Minack Theatre
Wherever I go in Britain I always try and look in
the local history museums, heritage centres and churches.
In July Ann and I were in Penzance for a short
holiday and to see Surrey Opera’s performance of the Benjamin Britten’s ‘Midsummer’s
Night Dream’ at the open air Minack Thetare overlooking the sea.
At Penzance’s Penlee House there is an exhibition of
local history. Four things took my interest.
·
Sambo’s Row
Mention was made in the exhibition of a road called
‘Sambo’s Row’. Katie Herbert, the curator, tells me: ‘Local rumour has it that
these houses, and then the Crysede factory, were built on a field previously
inhabited by a black donkey whose nickname was Sambo.’
·
Roller skating
During the Edwardian boom investment was made
through the Penzance Palace and Skating Rink Ltd. One of the Directors was E. W.
Phillips, who was also Manager of the Rink Department at Keith Prowse & Co
Ltd, and a Director of the Rink Owners Association. Katie Herbert, the curator,
tells me that as far as she knows no one has written about roller skating in
the town. Its collection includes glass from Penzance Palace and Skating Rinks.
‘The glass has a moulded pattern around the top and the royal coat of arms with
"Penzance Palace and Skating Rinks, Ltd" acid-etched below. The
Palace and Skating Rink was situated in New Street, with the picture palace
above the skating rink. It opened in December 1909 but burnt down on the night
of 17th April 1914, as reported in "The Cornishman" of April 18th
1914. The palace was described in "The Official Guide to Penzance 1911
-1914" as having "a maple floor, a splendid electric orchestra and
electric light".’
A little more research on the internet provides details
about the opening of the rink in Rosalind Claire Leveridge’s DPhil thesis
‘Limelights and shadows’: popular and visual culture in South West England, 1880-1914’
(Exeter University. 2011), and the compnay was struck off the companies
register in 1917 (London Gazette. December 1917).

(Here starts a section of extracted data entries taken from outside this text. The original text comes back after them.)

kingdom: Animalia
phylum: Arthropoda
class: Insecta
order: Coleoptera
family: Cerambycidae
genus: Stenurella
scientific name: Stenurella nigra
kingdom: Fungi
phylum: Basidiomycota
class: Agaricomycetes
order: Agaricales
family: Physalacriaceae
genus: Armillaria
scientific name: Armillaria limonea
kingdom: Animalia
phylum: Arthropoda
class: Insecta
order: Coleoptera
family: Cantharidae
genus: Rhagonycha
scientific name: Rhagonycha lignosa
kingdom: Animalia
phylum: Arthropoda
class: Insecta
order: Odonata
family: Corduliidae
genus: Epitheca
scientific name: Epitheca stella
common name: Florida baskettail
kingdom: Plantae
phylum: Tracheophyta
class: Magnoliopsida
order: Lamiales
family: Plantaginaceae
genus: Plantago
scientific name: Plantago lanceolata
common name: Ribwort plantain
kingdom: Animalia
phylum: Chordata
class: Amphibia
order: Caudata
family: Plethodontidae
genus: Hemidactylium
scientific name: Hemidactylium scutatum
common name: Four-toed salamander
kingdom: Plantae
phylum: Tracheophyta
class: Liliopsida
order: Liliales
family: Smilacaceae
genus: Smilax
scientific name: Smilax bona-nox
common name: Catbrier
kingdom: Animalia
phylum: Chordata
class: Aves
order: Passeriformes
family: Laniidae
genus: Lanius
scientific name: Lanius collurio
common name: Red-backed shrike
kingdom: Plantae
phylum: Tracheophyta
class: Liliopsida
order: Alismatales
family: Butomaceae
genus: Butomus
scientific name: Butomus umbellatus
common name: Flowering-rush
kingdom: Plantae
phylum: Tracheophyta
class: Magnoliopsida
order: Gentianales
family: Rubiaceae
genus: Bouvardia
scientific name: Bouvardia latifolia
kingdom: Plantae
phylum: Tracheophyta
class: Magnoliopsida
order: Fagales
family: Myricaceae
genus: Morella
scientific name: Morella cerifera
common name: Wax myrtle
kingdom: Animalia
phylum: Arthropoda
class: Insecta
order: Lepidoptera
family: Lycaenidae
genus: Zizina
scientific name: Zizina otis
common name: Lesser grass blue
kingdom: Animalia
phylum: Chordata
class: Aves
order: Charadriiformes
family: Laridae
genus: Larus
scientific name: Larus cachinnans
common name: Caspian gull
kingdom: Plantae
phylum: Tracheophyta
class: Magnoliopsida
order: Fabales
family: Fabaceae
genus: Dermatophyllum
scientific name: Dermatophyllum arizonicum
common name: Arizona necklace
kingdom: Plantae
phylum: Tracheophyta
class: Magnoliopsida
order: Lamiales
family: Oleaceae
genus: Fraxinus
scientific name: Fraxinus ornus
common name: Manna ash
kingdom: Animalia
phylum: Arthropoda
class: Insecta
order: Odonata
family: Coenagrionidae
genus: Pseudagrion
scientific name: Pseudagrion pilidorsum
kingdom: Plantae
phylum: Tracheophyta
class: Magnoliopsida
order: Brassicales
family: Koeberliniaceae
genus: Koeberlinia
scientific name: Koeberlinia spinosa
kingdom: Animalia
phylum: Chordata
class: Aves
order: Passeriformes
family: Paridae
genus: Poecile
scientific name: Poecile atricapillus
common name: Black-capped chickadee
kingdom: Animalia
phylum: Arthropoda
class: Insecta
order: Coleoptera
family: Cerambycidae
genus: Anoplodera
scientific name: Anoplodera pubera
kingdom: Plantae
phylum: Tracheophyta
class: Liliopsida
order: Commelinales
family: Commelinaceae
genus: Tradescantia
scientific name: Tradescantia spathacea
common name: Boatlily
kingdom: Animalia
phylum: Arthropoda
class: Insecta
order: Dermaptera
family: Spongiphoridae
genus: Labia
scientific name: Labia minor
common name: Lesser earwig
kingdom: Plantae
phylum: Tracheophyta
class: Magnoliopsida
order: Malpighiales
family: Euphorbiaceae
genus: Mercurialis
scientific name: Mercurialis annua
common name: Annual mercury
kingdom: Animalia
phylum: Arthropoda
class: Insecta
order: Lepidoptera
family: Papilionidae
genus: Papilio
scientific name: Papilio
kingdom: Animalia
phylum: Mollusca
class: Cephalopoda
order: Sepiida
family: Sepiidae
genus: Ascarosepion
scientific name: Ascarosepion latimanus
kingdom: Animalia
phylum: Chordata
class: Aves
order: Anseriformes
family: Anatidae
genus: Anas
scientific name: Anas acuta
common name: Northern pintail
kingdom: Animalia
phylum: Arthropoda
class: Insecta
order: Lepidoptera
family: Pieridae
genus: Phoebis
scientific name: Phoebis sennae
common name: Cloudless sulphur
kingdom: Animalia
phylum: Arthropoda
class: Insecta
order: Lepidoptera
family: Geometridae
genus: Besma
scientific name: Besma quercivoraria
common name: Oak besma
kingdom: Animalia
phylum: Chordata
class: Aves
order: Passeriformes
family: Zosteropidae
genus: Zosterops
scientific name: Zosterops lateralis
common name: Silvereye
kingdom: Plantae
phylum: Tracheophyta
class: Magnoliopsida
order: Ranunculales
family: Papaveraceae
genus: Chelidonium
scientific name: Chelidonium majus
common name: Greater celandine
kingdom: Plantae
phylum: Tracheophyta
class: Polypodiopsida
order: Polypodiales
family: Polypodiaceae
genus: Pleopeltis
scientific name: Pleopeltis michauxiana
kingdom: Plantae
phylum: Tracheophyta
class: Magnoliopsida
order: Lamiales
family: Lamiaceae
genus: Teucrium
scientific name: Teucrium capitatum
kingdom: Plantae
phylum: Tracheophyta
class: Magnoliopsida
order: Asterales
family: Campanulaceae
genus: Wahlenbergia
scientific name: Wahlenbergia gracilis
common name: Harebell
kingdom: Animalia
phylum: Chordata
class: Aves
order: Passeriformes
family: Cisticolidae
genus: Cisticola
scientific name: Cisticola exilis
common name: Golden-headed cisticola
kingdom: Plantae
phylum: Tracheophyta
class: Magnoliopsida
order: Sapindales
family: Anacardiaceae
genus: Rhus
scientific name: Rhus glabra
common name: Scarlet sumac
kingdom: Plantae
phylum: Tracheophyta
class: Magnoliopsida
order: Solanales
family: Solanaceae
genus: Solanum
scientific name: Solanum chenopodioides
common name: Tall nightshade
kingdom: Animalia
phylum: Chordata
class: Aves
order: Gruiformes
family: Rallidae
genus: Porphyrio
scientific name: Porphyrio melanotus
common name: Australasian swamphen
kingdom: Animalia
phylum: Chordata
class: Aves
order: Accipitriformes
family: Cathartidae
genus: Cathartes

My Cousin Tom playbill 1839
This playbill advertises ‘For one night only at the
assembly rooms Union Hotel Penzance. Master B Grossmith in My Cousin Tom. 29
October 1839.’
Born in 1825 Benjamin Grossmith was famous as a child
and juvenile actor. Research on the internet tells us that he continued to
perform this play e.g. at Dublin’s Adelphi Theatre on 8 January 1841. (Dublin
Morning Register) as part of this ‘great Juvenile Monodramatic Actor’s
appearance in his unparalleled Comic Entertainmenis, MY COUSIN TOM. POETS.
PROCTORS, AND DOCTORS, AND EYES RIGHT! In which he makes above Sixty Changes,
Transitiona, and Metamorphoses, in his Character’. The British Museum has a
broadside ‘advertising the performance of Master B. Grossmith, the six year old
actor prodigy, in 23 stage characters at the New Assembly Room, Peacock Inn,
Northampton on "Wednesday evening next, May 15th, 1833"; with woodcut
decorations of his various roles.
His older brother William Robert Grosssmith (b. 1818) also
performed as a child e.g. at the New
Theatre, Bridgnorth, on 6 August, 1825. (Black Country Bugle website). A book
about William’s life was quickly written going into a second edition in 1827: ‘The
life and theatrical excursions of William Robert Grossmith, the juvenile actor’;
republished in 1839. The Victoria & Albert Museum has a painting, and the
British Museum an etching of William playing Richard III.
Samuel Hodge, West Indian VC
Penlee House has the painting
by Louis William Desanges ‘The Capture of Tubabecelong, Gambia, 1866’ which
depicts Samuel Hodge (1840 – 14 January 1868) who was awarded
the Victoria Cross in June 1867 for his role in the fighting. From Tortola in
the British Virgin Islands, he was a member of the 4th West India
Regiment. He died in 1868 serving in Belize. Penlee curator Katie tells me: ‘This
is actually one of the most popular paintings in our collection and a great
number of historians and VC enthusiasts (mostly in the British Virgin Islands)
have written articles on it.’ Jeff Green
has written about Hodge at
Hodge has also been written about (February 2016)
as part of a Warwick University/British Library project.